本記事では、グループホームで働くメリットを中心に解説します。夜勤専従として、社員あるいはパートで働く場合のメリットも紹介しているため、ぜひご覧ください。
グループホームで働く5つのメリット
グループホームで働くメリットとして挙げられるのは、次の5つです。
- きめ細やかな介護が可能
- 家庭的な雰囲気のなかで働ける
- 体力的負担が比較的少ない
- 認知症ケアが学べる
- 現場でケアマネジャーと働けるケースも
きめ細やかな介護が可能
グループホームは、1ユニットあたりの定員が5人~9名程度と少人数制のため、入居者様1人ひとりに寄り添ったきめ細やかな介護を提供できます。
入居者さまの性格や趣味、嗜好などを把握しやすく、1人ひとりに合わせたコミュニケーションを取ることができます。入居者さまと信頼関係を築きやすい点は、グループホームならではのメリットです。
家庭的な雰囲気のなかで働ける
グループホームでは、介護職員と入居者と顔なじみの関係を築き、食事の準備や掃除、洗濯などの家事を共に行います。たとえば、居室の掃除機がけや米とぎ、洗濯物畳みなどを入居者様のADLに応じて共同作業するため、施設というよりも家庭に近い雰囲気で働けます。
入居者様とより近い距離感で接することができ、1人ひとりの個性や生活習慣を理解しやすくなります。施設のなかでありながら、まるで家族のように過ごせる環境は、介護士としてのやりがいを感じる方もいるのではないでしょうか。

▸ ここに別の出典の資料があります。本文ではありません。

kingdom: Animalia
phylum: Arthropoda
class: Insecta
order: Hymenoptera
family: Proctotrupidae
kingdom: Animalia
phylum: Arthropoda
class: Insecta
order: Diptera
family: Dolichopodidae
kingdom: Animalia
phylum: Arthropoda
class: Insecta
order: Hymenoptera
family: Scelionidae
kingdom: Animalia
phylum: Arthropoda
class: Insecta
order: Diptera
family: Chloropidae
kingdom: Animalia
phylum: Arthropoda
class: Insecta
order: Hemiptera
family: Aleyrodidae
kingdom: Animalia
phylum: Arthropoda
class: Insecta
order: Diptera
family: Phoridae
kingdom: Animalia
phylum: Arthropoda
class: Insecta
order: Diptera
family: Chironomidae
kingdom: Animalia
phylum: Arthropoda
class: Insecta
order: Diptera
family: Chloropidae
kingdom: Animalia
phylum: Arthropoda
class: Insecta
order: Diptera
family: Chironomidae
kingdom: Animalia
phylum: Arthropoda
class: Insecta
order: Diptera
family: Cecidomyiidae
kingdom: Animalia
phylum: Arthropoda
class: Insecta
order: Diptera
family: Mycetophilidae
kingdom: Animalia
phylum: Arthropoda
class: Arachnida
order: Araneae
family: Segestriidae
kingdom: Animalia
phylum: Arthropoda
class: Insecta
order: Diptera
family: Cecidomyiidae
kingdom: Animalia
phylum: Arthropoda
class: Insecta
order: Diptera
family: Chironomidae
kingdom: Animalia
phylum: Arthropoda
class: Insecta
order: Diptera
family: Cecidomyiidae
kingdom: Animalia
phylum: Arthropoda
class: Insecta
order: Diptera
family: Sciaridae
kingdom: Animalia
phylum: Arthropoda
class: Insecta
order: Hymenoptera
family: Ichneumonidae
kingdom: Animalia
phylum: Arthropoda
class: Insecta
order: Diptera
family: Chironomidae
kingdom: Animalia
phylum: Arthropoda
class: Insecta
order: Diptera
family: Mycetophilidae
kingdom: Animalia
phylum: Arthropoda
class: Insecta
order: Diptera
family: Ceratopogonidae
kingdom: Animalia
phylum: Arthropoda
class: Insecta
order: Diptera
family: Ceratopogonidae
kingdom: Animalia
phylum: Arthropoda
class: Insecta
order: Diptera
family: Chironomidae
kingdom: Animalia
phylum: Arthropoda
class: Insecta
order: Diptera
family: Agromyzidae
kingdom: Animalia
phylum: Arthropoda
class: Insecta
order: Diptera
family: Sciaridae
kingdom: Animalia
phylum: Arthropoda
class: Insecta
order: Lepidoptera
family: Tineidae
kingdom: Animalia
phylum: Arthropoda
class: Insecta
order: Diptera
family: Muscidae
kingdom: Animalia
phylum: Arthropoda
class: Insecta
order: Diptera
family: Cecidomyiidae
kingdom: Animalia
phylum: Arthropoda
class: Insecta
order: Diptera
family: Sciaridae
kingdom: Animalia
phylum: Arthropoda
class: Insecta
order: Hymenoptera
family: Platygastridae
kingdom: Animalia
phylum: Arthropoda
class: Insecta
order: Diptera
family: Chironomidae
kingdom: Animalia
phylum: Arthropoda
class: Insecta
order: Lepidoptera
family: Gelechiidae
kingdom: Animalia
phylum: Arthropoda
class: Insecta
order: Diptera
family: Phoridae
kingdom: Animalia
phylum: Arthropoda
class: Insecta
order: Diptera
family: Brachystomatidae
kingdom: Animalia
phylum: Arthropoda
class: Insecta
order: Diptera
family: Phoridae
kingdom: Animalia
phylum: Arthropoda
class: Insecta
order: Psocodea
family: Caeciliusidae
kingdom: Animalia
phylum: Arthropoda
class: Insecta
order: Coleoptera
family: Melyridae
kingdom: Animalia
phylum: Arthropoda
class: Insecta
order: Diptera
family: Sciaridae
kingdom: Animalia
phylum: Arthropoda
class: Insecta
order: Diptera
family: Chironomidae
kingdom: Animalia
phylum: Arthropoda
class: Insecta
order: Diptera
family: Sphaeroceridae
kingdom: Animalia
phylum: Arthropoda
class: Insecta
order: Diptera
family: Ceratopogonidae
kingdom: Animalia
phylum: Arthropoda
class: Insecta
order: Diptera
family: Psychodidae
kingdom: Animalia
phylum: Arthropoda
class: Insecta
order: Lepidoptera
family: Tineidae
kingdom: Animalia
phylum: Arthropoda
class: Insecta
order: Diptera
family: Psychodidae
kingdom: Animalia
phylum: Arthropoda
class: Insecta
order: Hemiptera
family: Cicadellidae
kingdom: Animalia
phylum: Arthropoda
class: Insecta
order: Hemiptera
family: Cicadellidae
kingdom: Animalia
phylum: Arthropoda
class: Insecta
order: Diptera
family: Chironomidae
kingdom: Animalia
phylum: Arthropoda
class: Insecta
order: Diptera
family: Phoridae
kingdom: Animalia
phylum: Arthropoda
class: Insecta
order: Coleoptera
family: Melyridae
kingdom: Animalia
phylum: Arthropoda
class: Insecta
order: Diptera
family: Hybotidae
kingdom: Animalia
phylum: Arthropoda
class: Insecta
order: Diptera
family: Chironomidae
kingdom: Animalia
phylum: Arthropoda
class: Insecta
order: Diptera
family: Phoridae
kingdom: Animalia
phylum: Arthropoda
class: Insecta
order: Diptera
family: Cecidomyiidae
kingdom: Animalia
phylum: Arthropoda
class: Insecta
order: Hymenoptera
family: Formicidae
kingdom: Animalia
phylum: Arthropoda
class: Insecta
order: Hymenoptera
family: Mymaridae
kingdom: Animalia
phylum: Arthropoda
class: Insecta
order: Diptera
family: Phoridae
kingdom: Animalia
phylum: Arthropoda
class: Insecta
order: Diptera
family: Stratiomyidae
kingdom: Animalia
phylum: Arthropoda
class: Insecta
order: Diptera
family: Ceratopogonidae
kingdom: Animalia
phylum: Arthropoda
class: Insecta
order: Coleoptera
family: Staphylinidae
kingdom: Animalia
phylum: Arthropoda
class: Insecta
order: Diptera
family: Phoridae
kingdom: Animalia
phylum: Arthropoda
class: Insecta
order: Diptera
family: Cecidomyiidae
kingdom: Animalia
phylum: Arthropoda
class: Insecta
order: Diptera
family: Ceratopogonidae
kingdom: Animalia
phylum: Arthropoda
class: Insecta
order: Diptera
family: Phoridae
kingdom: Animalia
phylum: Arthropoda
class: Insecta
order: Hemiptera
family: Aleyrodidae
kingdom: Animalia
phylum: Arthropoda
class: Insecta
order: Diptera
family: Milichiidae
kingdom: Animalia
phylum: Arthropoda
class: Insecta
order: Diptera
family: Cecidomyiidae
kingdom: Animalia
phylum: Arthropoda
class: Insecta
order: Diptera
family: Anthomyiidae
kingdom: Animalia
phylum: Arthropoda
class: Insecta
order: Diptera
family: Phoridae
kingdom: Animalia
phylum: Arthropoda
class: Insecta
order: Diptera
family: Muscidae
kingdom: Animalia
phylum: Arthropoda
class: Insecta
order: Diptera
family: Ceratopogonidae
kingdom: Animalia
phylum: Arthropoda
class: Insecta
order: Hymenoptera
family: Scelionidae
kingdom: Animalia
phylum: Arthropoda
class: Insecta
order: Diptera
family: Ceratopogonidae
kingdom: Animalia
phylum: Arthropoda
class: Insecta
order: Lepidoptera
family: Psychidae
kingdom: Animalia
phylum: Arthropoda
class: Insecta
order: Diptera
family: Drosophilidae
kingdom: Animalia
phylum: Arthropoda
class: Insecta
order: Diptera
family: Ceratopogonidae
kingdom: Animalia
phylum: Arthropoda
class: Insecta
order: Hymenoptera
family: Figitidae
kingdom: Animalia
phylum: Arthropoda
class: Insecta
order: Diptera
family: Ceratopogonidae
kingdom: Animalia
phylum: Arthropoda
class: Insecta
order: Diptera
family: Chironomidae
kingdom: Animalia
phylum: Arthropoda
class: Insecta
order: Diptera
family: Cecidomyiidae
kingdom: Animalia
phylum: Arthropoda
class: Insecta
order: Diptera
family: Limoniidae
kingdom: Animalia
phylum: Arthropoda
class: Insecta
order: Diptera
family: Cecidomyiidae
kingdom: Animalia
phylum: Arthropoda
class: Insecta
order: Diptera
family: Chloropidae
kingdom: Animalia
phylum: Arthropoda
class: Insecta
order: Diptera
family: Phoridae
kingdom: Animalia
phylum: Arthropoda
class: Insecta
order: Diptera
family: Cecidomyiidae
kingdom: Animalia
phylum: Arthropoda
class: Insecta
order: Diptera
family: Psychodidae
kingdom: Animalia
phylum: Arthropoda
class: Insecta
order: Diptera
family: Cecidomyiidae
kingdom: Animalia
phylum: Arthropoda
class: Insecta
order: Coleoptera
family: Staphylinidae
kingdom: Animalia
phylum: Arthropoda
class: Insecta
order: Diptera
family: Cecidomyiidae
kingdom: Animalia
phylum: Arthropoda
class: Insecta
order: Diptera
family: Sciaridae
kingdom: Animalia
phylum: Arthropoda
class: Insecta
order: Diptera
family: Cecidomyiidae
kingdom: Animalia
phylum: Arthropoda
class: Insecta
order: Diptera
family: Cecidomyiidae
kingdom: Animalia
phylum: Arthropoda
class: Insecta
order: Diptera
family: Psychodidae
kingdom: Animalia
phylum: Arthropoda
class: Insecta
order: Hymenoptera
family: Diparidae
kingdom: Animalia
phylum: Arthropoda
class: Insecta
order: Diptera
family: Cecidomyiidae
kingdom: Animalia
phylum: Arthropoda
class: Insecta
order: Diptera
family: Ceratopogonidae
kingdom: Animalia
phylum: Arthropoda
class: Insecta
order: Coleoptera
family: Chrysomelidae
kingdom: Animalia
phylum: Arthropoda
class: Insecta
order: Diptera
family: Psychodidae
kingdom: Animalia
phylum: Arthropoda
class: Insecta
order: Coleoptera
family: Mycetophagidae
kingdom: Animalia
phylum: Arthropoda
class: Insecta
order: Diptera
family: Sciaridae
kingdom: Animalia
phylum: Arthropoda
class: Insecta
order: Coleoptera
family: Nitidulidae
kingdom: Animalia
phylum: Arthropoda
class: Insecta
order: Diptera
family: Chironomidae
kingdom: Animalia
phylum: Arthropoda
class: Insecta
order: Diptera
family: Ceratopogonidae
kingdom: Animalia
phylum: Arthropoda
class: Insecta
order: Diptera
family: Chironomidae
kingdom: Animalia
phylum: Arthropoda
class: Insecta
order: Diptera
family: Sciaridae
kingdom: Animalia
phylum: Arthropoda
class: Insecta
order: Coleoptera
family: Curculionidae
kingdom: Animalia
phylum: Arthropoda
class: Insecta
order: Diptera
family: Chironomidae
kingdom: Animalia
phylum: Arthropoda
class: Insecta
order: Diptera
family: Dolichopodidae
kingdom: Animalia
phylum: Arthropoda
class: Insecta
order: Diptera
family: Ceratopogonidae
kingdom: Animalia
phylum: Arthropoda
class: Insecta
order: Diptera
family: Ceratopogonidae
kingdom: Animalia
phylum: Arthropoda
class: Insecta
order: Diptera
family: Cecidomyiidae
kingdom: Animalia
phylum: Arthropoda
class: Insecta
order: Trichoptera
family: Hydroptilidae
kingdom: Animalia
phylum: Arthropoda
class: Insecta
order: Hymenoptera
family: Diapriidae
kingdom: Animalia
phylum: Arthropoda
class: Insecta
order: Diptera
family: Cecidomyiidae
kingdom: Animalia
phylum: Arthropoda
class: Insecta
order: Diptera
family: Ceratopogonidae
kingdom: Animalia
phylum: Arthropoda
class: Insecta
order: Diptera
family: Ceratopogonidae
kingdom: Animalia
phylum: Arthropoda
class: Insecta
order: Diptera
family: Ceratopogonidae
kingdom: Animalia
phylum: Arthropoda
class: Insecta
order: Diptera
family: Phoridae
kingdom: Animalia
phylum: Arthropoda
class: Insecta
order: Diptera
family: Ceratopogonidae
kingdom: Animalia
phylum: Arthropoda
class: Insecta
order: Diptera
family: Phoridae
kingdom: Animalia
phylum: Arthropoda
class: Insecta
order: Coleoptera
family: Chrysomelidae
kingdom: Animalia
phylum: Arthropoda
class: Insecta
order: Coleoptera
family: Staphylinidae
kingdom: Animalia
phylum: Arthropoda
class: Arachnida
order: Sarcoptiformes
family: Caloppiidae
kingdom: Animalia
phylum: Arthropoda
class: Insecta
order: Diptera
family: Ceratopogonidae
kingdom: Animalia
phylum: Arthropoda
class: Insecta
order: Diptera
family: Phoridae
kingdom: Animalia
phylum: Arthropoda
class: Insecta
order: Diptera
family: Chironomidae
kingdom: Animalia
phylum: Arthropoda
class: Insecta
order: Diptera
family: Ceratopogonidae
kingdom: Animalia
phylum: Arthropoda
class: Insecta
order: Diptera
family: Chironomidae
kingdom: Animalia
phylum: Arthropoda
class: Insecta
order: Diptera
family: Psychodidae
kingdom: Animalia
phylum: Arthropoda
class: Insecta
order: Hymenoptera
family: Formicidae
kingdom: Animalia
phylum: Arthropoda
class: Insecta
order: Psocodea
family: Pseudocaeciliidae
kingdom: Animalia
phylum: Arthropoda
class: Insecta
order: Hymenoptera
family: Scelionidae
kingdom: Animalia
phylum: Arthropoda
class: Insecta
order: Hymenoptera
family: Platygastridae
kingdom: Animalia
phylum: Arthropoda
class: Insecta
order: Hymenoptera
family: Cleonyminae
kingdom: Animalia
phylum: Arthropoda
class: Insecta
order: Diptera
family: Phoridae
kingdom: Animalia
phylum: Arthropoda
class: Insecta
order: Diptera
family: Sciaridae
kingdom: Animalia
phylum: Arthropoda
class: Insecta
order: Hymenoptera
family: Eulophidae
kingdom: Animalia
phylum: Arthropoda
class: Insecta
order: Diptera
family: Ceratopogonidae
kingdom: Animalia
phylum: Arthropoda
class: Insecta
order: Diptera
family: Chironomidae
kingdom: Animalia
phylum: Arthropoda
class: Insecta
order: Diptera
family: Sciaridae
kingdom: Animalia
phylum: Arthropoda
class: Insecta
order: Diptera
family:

また、グループホームは地域密着型サービスのため、原則としてその地域に住民票がある方が入居します。そのため、その土地ならではの話題が弾みやすく、入居者様とのコミュニケーションが図りやすいのも特徴です。
体力的負担が比較的少ない
グループホームは、認知症と診断された要支援2以上の高齢者を受け入れています。そのため要介護3以上が入居条件となる特養(特別養護老人ホーム)と比べると、介助量が少ない入居者様が多いのが特徴です。そのため、介護スタッフの体力的な負担は少なく、腰痛などの身体的リスクが低い職場といえます。
ただし、グループホームのなかには特養化が進んでいる施設もあります。厚生労働省が発表した「介護給付費等実態統計」によると、グループホームの平均要介護度は2.69となっています。
要介護度3以上の方が半数以上を占めているため、全介助ではないにしても、一定量の介助が必要な方が入居している可能性があります。そのため、特養や老健(介護老人保健施設)などと比べると体力的負担はないものの、身体介助の技術は身につけておくと安心です。
認知症ケアが学べる
グループホームは、医師に認知症と診断された方しか入居できないため、認知症の方へのケアが経験できます。またスタッフも日頃から認知症ケアに携わっているため、認知症に関する知識や対応方法が学べます。
なかには認知症ケア専門士をはじめとした資格を有するスタッフもいるため、認知症ケアを学ぶには最適な職場だといえるでしょう。
現場でケアマネジャーと働けるケースも
グループホームは入居者数が比較的少ないため、ケアマネジャーがケアプラン作成だけでなく、現場も兼務している施設があります。介護の知識や経験年数が豊富なベテランと働きたい方にとって、ケアマネジャーと働ける点はメリットです。
たとえば特養であれば、入居者数が多いことから、ケアマネジャーはケアプランの作成やサービス担当者会議の開催などの業務が中心となります。ピンチヒッターとして現場に入る機会はあるものの、特定のフロアに所属して業務にあたるケースは比較的少ないです。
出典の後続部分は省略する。